Un dirigente de grupos de campesinos "sin tierra" de Paraguay abogó hoy por la recuperación anunciada por el Gobierno de un terreno cuya disputa desembocó en una matanza y motivó la salida del poder del presidente Fernando Lugo.

El exhorto campesino surgió ante el anuncio del Gobierno del presidente Federico Franco, que sustituyó a Lugo el 22 de junio, de recuperar un predio adjudicado al político y empresario Blas N. Riquelme, en Curuguaty, al noreste de Asunción.

En ese terreno en disputa, que Franco ratificó que pertenece al Estado, fallecieron seis policías y once campesinos el 15 de junio en un choque armado sin precedentes en el país durante un desalojo de "sin tierras" que reclaman la sesión del inmueble.

"Vemos bien en principio (el anuncio de Franco), pero no tiene que quedar en el mero discurso, tienen que surgir acciones concretas", dijo a Efe Atanasio Galeano, secretario general de la Fuerza de Integración Popular, que agrupa a diecisiete gremios de labradores, entre ellos la Liga Nacional de Carperos (campesinos sin tierra).

El gobernante expresó en un comunicado leído por el ministro del Interior, Carmelo Caballero, que "desecha totalmente" la propuesta de "Campos Morombí", una de las empresas de Riquelme, de donar al Estado 2.000 hectáreas del total de las tierras en disputa bajo la condición de que se conviertan en reserva natural a perpetuidad.

El texto detalla que unos documentos recibidos de parte de las Fuerzas Militares demuestran que las tierras del sector denominado "Marina Cué", del predio en cuestión, pertenecen al Estado "por donación y por derecho de posesión desde 1967".

Galeano opinó que la propuesta de "Campos Morombí" surge porque esta empresa sabe que se "expone a procesos judiciales porque es el único usurpador" de la finca.

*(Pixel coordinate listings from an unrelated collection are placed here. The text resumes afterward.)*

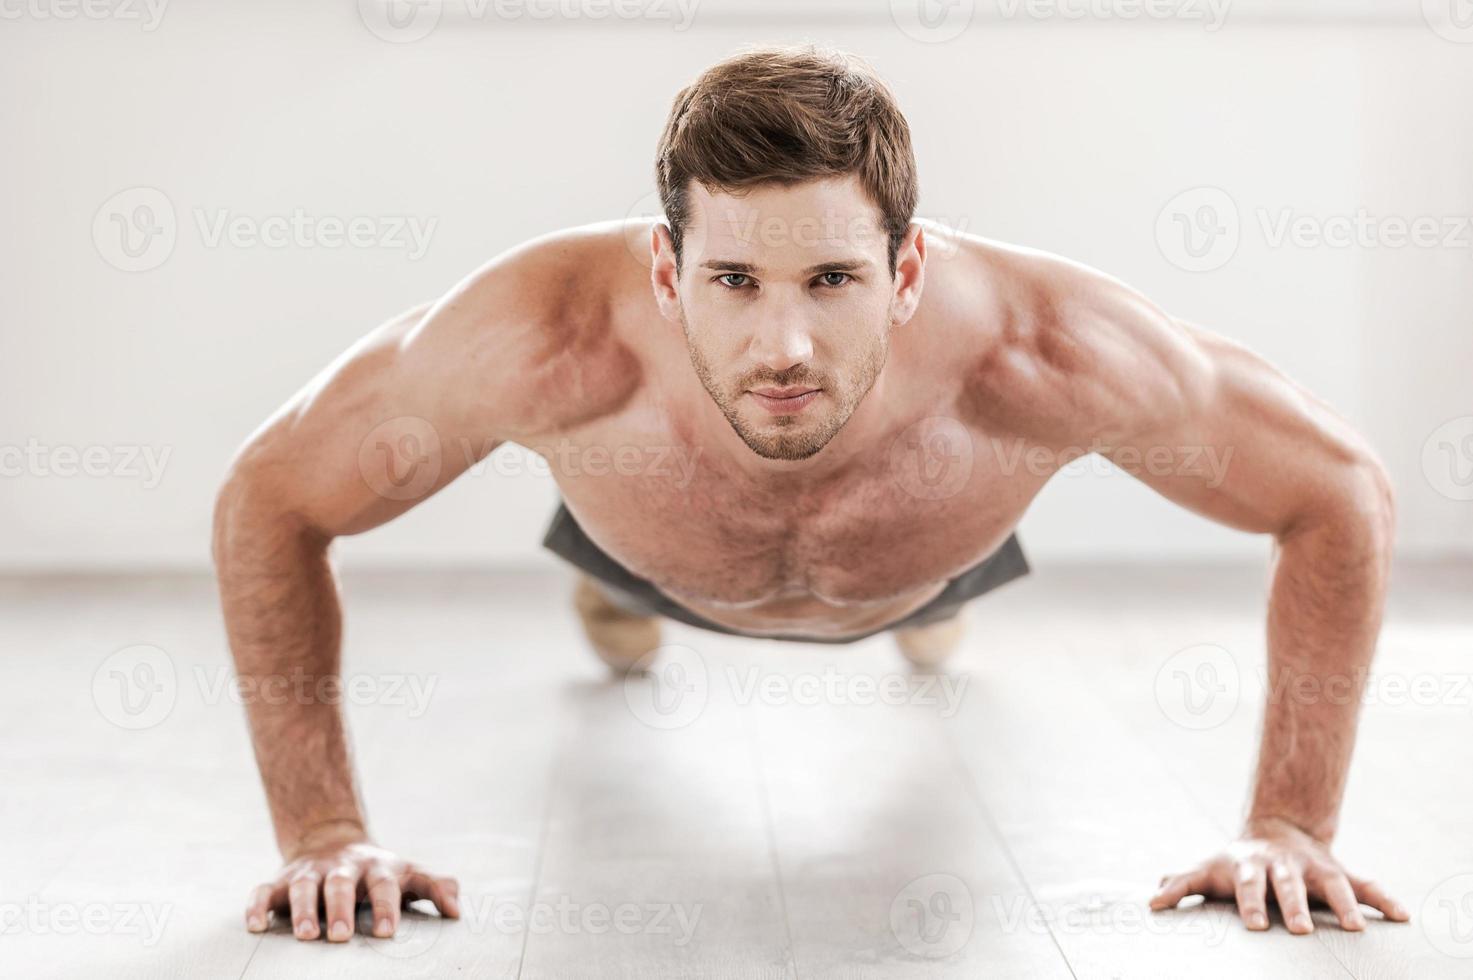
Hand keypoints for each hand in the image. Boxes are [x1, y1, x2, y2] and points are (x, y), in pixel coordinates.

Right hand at [245, 831, 459, 941]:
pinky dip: (257, 906)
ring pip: (303, 887)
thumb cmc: (378, 872)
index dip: (385, 907)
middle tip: (340, 936)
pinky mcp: (281, 881)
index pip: (383, 886)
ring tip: (306, 936)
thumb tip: (456, 910)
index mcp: (376, 869)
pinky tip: (255, 926)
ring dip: (303, 910)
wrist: (333, 842)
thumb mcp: (409, 874)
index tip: (386, 932)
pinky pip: (264, 891)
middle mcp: (342, 869)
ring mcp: (310, 873)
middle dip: (340, 909)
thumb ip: (435, 887)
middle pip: (341, 885)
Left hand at [1148, 816, 1408, 932]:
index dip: (1252, 904)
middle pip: (1289, 884)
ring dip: (1344, 905)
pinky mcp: (1338, 873)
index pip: (1249, 885)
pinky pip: (1365, 884)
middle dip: (1296, 905)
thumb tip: (1151, 902)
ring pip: (1332, 883)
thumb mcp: (1207, 869)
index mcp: (1251, 867)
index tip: (1257, 928)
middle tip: (1302, 931)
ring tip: (1355, 930)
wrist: (1273, 831)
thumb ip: (1181, 884)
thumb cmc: (1234, 863)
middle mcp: (1284, 866)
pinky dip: (1383, 898)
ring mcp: (1314, 868)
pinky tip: (1402, 917)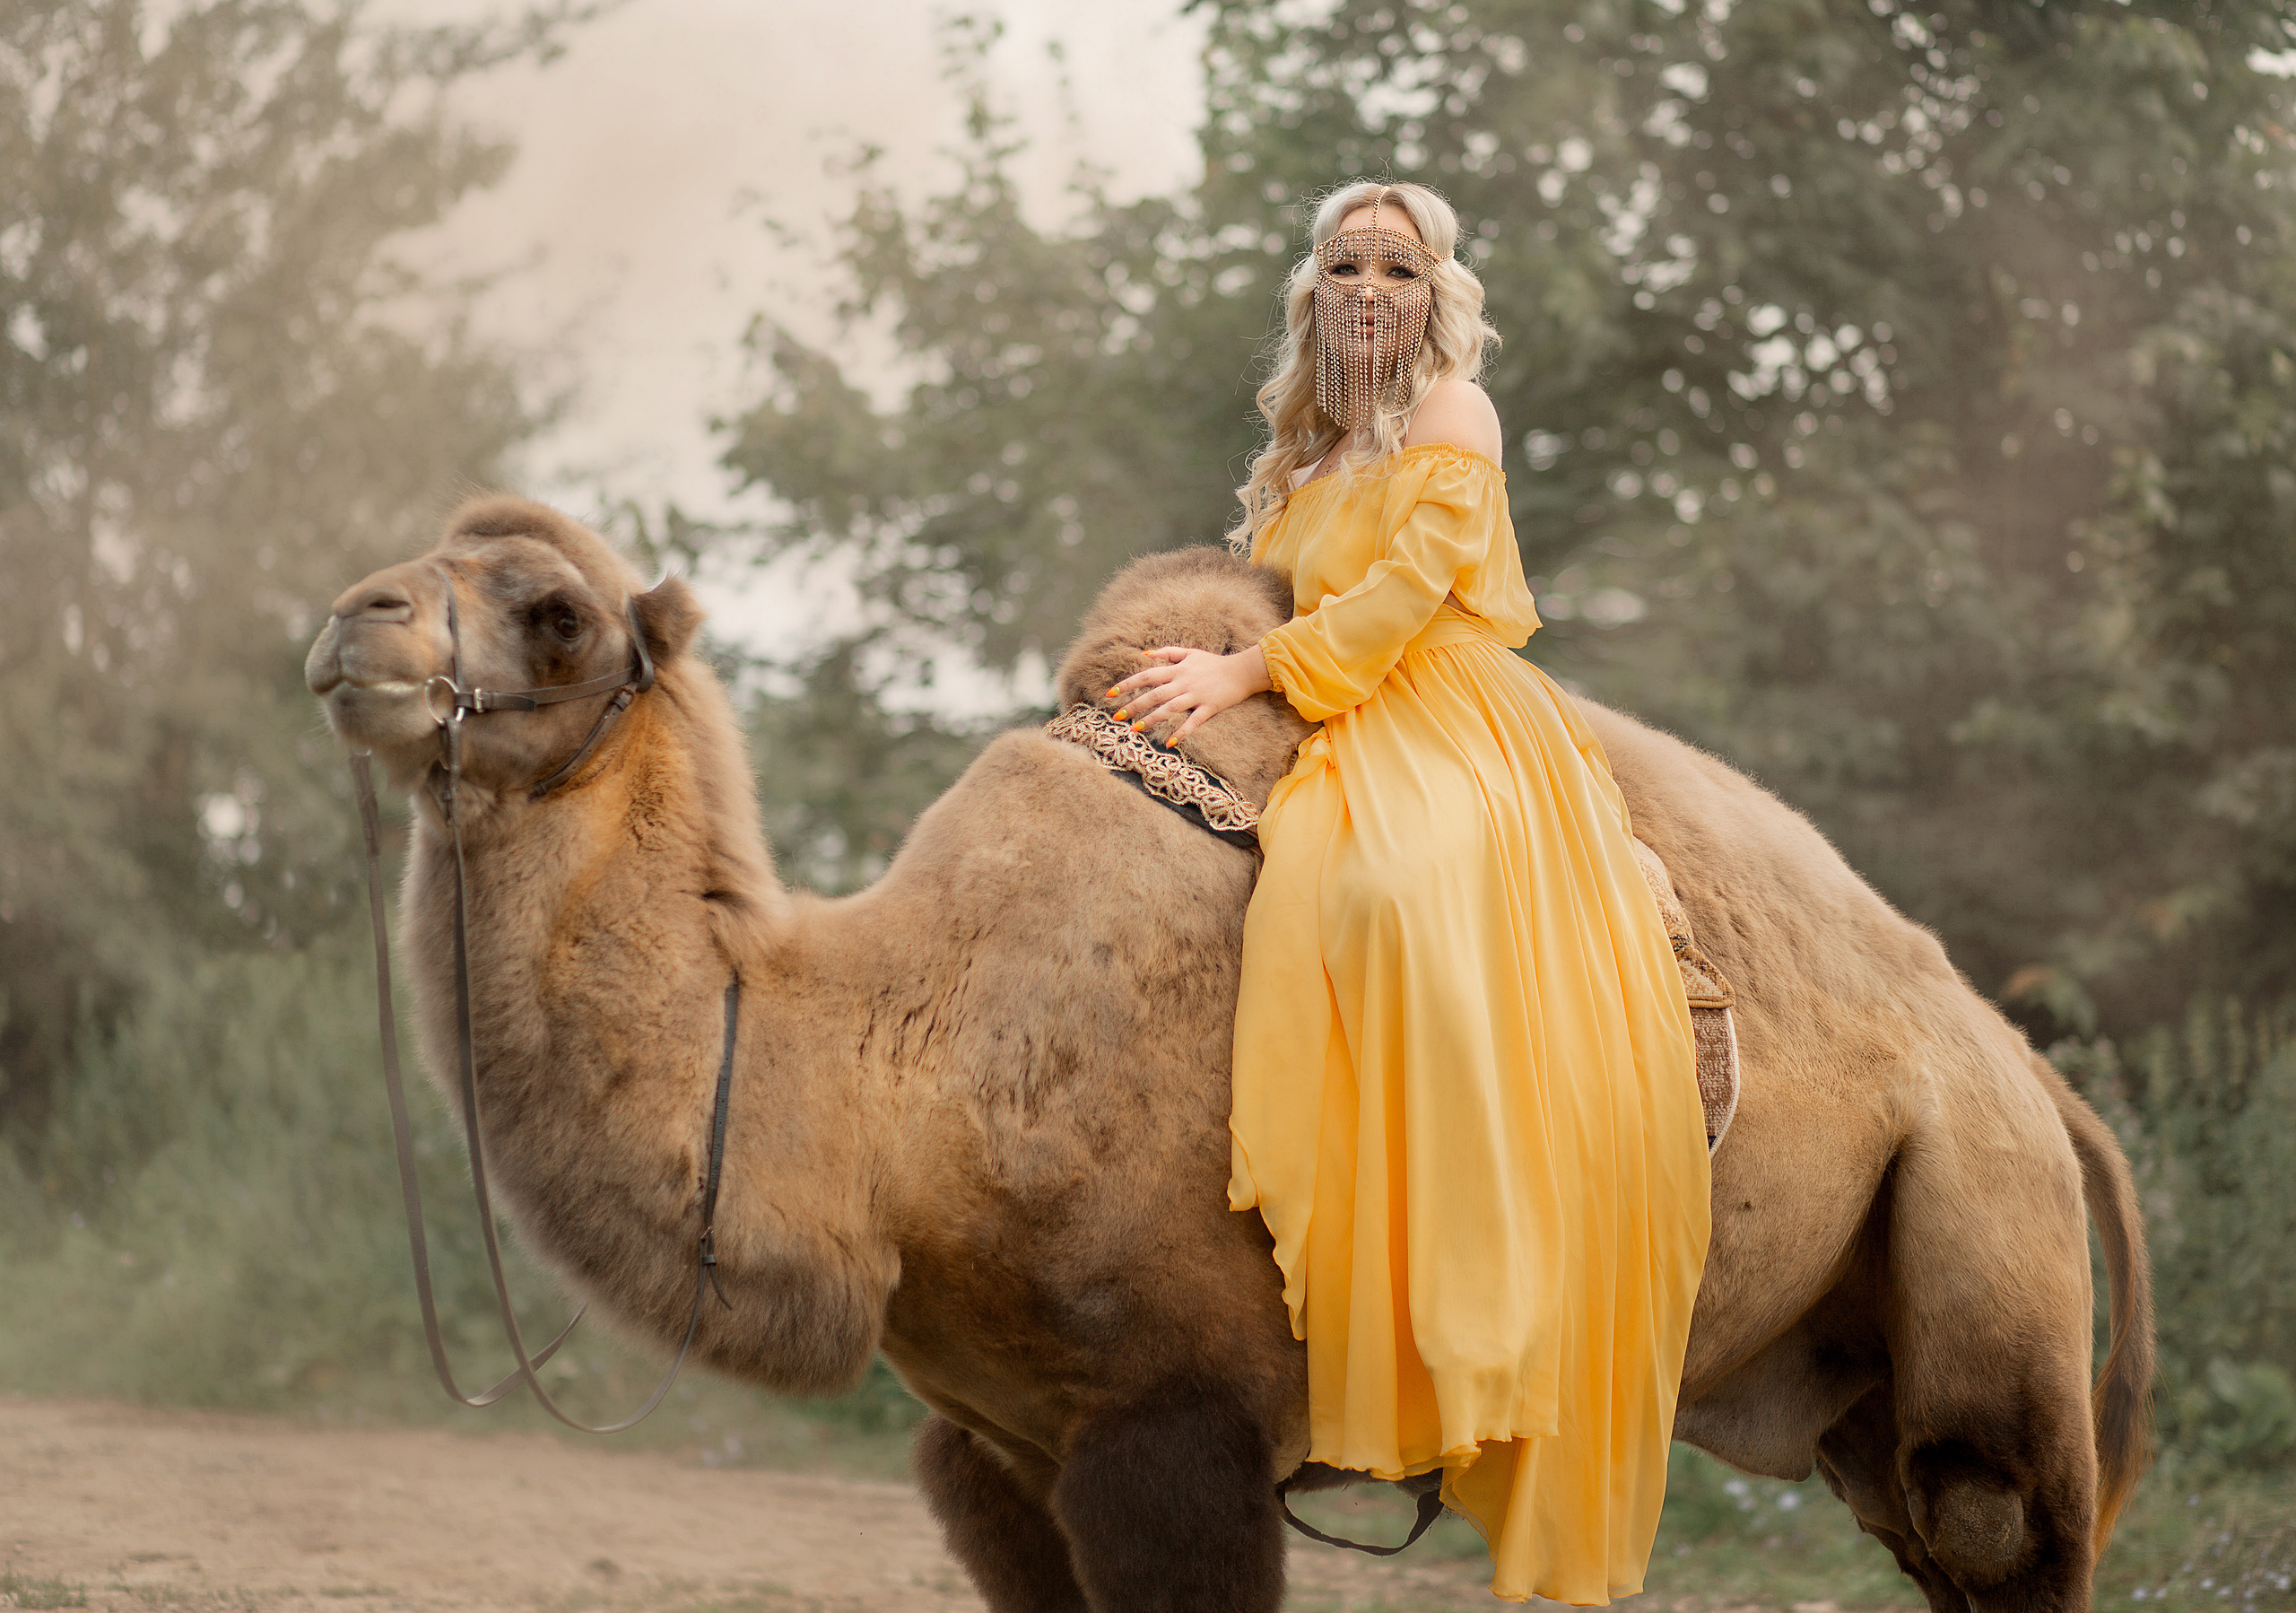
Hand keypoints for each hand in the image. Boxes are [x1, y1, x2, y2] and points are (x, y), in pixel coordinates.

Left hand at [1110, 644, 1270, 746]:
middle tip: (1116, 716)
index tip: (1110, 693)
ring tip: (1134, 729)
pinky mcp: (1209, 707)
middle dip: (1133, 705)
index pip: (1146, 675)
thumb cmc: (1213, 663)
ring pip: (1170, 708)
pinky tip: (1170, 743)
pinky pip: (1194, 722)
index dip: (1127, 684)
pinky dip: (1182, 732)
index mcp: (1177, 669)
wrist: (1242, 671)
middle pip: (1154, 694)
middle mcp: (1184, 682)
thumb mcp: (1190, 652)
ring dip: (1151, 719)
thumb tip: (1144, 654)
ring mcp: (1196, 695)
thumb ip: (1166, 652)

El mandatario también anunció en el comunicado divulgado en la noche del viernes que el Instituto de Desarrollo Rural y de la Tierra (Indert) pone a disposición de los campesinos suficiente presupuesto para la adquisición y entrega de parcelas tituladas y llamó al diálogo y a evitar la ocupación de tierras.

El conflicto en Curuguaty es el reflejo de la situación de la tenencia de la tierra en Paraguay, donde un tercio de la superficie arable fue adjudicada irregularmente durante la dictadura de Alfredo Stroessner (1954-89) y los 15 años posteriores, según un informe de 2008 de la Comisión de Verdad y Justicia (CVJ).

Pero hasta ahora, se mantienen disputas irresolubles sobre quiénes son los auténticos propietarios de hectáreas como las casi 1.800 de Curuguaty que invadieron los "carperos" reclamando que son del Estado y su derecho a recibirlas, según lo previsto en la reforma agraria.

"Campos Morombí" posee 50.000 hectáreas en Curuguaty y en 2005 sumó las 1.800 anexas mediante un proceso de usucapión, por el que se adquiere la propiedad de lo que se cuida "como propio".

Las tierras habían sido donadas en 1967 al Estado y Riquelme "pretende apropiarse en forma ilegal" de ellas con un proceso en el que "se han observado múltiples irregularidades y falsedades", según la CJV.

Franco ha prometido rematar la reforma agraria y para ello instruyó a la elaboración de un catastro rural antes de completar el mandato que había iniciado como vicepresidente junto a Lugo en 2008 y que concluirá el 15 de agosto de 2013.